The following categorical example sums this up. In 2014, the BRICS countries announced in Brazil an alternative financial system led by China and Russia. Today, Latin America's biggest country is leading plans to sign a free trade agreement with the European Union and to converge with the Pacific Alliance, the market platform of U.S. corporations defeated back in 2005 by the region's rejection of the Free Trade Area of the Americas. Curiously, the Brazilian government's route map is the same one recommended by the Atlantic Council, regarded as NATO's brain, funded by important Wall Street companies and banks.

However, what can be seen emerging from this operation is the capacity to shape a new Brazilian elite based on mining, soya and agro-industry; finance, and the more extreme wing of the armed forces, none of which threaten U.S. interests in the region. In addition, they are controlled by a gang of judges and prosecutors ready to crack the whip if anyone steps out of line.

4. For progressives, Lula's imprisonment marks a before and after in understanding the regional battle:

Lula's almost certain imprisonment marks a new political moment in Latin America: the beginning of similar processes against other leaders under judicial threat, such as former Ecuadorean President Rafael Correa and fomer Argentine President Cristina Fernandez de Kirchner. Their contexts are different, but the intention is clear: to close down the institutional paths towards any kind of electoral alternative by means of an accumulation of options which close down their room for maneuver.

In that sense, Lula's example shows that it's not enough to be Brazil's most valued politician without the support of a system of power capable of defending itself against the arbitrary actions of the community of ruling interests. The reality is undeniable that the power of the military, the judges, the news media and private capital prevails against the will of most Brazilians.

The outcome is self-evident: the above-mentioned ruling coalition does not even respect the rules they themselves invented to govern Brazil, because those rules are no longer useful.
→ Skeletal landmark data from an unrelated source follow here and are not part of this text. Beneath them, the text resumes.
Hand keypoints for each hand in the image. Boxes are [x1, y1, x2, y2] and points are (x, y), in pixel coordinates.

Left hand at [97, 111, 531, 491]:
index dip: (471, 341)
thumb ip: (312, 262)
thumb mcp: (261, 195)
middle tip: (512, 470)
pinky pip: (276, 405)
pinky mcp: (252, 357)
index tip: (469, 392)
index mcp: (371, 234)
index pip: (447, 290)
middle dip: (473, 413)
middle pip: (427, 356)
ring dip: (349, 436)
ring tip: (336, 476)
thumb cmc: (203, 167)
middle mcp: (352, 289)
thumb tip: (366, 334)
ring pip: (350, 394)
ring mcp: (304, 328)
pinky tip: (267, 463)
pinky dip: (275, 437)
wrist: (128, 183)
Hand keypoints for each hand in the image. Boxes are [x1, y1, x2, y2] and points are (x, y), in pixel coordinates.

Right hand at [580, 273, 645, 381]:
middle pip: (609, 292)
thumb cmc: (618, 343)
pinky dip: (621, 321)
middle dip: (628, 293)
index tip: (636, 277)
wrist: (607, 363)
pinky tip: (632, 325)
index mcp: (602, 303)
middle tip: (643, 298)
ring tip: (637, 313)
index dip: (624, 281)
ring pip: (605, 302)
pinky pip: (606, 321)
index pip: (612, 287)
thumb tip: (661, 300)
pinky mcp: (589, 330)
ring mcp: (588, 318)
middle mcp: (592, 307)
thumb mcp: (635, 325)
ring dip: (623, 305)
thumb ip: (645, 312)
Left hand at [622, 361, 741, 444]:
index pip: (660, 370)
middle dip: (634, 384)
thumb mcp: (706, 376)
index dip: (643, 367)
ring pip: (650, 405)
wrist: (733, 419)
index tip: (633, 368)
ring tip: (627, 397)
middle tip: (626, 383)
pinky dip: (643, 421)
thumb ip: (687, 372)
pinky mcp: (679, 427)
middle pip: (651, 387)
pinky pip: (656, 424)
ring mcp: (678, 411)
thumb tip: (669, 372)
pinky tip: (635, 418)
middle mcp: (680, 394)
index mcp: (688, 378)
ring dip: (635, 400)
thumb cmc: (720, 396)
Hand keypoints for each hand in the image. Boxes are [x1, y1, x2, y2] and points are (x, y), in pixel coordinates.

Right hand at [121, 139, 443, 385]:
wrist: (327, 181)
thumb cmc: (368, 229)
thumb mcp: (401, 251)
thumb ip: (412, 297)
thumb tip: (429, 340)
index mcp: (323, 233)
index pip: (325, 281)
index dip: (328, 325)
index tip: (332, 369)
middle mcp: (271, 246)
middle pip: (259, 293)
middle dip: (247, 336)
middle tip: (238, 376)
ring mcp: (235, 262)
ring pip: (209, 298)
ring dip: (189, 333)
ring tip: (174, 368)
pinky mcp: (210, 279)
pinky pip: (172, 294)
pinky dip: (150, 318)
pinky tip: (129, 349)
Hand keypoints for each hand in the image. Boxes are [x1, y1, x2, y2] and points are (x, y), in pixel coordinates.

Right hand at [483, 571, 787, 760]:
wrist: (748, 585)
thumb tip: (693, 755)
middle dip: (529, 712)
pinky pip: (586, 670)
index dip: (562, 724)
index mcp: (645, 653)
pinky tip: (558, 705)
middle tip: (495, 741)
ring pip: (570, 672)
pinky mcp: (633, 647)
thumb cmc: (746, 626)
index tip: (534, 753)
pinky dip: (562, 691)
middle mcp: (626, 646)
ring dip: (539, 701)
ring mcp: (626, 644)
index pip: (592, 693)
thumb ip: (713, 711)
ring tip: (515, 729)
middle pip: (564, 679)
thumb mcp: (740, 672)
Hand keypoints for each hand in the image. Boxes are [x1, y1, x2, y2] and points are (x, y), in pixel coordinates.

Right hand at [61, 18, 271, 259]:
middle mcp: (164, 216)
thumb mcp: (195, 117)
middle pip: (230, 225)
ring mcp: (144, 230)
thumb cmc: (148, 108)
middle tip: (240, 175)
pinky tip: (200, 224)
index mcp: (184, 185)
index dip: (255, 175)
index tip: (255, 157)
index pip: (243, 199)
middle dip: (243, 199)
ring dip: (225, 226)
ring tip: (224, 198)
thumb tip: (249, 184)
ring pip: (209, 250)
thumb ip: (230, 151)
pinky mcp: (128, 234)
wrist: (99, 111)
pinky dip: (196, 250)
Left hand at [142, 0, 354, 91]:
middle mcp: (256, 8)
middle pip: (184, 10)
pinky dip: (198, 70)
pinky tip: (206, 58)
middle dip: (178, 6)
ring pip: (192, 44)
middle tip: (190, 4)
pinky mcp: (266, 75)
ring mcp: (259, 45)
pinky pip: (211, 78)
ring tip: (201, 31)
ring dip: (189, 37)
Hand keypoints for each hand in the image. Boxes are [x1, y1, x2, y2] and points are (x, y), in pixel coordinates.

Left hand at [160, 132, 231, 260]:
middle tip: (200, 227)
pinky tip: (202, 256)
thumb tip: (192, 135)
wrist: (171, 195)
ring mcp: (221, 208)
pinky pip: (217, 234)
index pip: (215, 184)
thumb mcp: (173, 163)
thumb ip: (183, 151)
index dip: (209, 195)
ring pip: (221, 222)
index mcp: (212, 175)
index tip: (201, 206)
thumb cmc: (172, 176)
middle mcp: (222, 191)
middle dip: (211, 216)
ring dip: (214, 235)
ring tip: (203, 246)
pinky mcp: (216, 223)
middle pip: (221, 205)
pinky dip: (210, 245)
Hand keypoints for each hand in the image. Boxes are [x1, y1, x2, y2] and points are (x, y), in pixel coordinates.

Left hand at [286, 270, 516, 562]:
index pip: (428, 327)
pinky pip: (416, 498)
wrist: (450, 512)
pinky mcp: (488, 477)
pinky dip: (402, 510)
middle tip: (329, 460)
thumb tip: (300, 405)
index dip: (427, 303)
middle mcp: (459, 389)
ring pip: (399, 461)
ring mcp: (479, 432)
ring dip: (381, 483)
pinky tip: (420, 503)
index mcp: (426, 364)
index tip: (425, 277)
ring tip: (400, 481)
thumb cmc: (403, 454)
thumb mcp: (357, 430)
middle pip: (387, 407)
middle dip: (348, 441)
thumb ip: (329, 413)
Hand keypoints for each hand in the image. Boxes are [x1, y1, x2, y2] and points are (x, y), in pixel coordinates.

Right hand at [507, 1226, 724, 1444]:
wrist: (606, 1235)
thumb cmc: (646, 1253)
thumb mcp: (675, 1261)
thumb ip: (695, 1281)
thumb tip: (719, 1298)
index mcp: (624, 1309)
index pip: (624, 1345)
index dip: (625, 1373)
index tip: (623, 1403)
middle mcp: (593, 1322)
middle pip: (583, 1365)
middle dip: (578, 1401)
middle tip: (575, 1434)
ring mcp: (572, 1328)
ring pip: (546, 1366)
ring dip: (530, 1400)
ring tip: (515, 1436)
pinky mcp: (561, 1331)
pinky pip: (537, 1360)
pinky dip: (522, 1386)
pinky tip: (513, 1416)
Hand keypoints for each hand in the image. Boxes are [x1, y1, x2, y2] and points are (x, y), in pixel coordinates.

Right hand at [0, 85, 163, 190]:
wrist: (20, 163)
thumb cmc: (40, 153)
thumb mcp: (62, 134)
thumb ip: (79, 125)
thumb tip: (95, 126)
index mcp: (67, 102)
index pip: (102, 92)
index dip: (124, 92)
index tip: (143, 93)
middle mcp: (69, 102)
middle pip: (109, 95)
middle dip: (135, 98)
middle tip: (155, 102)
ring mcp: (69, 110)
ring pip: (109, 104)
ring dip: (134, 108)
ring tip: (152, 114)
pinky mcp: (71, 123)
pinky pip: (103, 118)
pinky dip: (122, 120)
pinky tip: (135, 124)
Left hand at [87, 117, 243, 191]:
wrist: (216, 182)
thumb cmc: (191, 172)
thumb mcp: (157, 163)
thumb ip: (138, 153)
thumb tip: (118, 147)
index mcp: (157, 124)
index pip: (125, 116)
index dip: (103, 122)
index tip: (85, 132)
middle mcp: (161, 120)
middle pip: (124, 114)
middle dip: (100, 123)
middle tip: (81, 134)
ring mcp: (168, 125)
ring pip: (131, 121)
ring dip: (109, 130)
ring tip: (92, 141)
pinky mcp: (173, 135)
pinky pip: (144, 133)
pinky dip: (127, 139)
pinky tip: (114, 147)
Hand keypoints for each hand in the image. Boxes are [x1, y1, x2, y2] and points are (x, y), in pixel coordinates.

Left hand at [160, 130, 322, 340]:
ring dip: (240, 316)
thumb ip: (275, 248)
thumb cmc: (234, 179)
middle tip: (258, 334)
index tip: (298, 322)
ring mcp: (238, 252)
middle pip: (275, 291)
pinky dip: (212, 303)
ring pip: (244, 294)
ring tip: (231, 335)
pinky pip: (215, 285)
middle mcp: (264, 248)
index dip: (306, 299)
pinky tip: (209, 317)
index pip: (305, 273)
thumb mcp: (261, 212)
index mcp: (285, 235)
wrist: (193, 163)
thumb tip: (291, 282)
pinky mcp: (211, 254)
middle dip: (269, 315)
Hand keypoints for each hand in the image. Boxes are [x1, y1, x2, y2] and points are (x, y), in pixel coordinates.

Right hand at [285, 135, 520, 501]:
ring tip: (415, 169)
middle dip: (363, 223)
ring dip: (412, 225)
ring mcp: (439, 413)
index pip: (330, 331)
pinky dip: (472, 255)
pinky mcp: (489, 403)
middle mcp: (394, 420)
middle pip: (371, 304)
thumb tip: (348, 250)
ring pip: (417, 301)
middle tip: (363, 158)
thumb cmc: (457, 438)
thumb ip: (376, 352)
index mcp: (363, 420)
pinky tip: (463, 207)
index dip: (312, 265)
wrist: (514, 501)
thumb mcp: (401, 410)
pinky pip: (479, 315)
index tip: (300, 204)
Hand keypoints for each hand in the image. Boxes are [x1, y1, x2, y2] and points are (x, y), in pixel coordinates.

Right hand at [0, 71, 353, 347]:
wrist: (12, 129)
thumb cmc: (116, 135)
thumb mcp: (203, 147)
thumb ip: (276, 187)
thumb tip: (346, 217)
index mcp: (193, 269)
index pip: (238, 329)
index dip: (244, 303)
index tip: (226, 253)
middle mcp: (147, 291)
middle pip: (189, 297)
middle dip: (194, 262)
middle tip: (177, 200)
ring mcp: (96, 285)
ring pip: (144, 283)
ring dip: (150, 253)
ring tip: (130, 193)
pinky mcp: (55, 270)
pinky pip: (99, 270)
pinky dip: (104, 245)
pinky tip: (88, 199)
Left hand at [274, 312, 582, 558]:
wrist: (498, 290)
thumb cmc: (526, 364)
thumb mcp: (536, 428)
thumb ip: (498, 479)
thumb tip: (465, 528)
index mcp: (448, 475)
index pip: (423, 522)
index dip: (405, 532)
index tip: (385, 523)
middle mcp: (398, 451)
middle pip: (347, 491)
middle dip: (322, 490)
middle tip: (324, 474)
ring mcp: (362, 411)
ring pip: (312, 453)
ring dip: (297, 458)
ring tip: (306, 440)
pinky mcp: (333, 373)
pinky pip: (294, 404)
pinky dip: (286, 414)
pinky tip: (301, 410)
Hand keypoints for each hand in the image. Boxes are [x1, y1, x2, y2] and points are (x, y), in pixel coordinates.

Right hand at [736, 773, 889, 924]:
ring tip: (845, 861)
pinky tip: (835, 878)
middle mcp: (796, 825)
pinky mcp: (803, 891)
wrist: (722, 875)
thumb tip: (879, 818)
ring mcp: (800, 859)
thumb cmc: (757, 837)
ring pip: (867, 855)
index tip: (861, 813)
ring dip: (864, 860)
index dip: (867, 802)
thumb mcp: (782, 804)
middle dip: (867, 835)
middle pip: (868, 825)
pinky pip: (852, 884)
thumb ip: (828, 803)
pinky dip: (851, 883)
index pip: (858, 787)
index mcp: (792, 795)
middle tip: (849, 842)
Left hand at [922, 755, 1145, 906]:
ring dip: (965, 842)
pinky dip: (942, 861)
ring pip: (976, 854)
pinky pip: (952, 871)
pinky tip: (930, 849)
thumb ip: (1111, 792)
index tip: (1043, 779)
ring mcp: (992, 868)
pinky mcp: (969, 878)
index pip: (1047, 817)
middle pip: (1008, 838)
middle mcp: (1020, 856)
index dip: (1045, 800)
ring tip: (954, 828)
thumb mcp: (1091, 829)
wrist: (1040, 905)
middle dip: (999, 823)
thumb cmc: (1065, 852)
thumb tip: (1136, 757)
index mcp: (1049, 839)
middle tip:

That makes it of the utmost urgency for progressive forces to realize they are fighting on a battleground without rules or laws, one completely flexible where the mechanisms of pressure to achieve power need to be more than either votes or protests, the two main ways adopted to confront the continuing coup in Brazil.

Once again, progressive forces have to redesign both their means of struggle and their ideas for confronting the current regional political moment. For example, how to articulate a coalition for taking power, in every territory, so as to displace the ruling classes using different mechanisms of pressure and strength. In this context, important issues for debate are what power is for and what the conditions are for achieving it. Only by answering such questions can a viable proposal be put forward to remake everything the new pro-U.S. elites have wrecked along the way. It is an overwhelming need in this new stage for Latin America.